Wenn ich dann erzählt bekomme, mit welcher Art “Freiersprache” solche Typen bei Herrinnen aufkreuzen, dann kann ich mich nur wundern.
Umgekehrt ist diese ein Stück weit seelenlose Odyssee in eine Traumwelt vielleicht genau noch das, was Aussenstehende verstehen mögen – oder akzeptieren können? Gott sei Dank funktioniert der Typ ansonsten normal, oder?

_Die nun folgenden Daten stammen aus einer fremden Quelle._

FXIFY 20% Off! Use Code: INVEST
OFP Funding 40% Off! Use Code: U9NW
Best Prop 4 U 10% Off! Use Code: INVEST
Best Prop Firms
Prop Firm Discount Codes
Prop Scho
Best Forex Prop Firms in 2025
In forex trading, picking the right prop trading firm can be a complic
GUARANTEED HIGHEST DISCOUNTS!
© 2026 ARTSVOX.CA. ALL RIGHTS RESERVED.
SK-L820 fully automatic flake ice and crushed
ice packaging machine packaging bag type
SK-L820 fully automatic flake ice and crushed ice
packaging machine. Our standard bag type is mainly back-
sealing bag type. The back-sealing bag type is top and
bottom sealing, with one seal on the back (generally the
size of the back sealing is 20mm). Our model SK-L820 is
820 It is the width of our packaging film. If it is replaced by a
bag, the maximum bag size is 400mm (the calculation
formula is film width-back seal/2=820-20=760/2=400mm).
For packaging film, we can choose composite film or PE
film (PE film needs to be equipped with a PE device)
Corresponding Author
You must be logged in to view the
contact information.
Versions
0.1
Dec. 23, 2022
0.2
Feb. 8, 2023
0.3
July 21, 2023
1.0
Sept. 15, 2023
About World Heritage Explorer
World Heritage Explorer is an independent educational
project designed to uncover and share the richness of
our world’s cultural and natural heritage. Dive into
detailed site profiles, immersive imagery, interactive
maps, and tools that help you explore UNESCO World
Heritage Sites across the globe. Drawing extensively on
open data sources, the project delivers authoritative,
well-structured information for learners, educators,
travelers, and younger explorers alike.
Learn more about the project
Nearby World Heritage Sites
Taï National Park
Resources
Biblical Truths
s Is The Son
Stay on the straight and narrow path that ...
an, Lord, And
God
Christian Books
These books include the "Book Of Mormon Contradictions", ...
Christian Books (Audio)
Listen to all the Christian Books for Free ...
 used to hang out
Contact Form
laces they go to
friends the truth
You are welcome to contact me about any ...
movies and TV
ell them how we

Ich für mich habe kein einziges gebeugtes Knie, keine Bodenberührung meiner Stirn zur Vergeudung übrig. Ich suche und finde mich selbst in meiner Hingabe. Wenn ich nach Hause komme, dann bin ich mir näher gekommen, und diese Erfahrung will ich mitnehmen. Sie soll mir bleiben und ein Teil von mir werden, denn ich erlebe mich darin als ein Stück weit ganz geworden, vollständiger auf jeden Fall, als ich es zuvor war. Die Sprache, die jemand in seinem Verhalten als Sub (oder Dom) findet, soll vom Menschen erzählen, der diese Worte findet. Dieses Feld der Dominanz und Submission ist wie eine Fremdsprache, in der es sehr vielfältigere und reichere Ausdrucksweisen für das zu entdecken gibt, was wir in jede Beziehung mit Liebe hineintragen: Hingabe.
Natürlich hat ein Studiobesuch nichts mit Liebe zu tun. Sich selbst aber sollte man dabei sehr lieb verbunden sein. Beidseitig.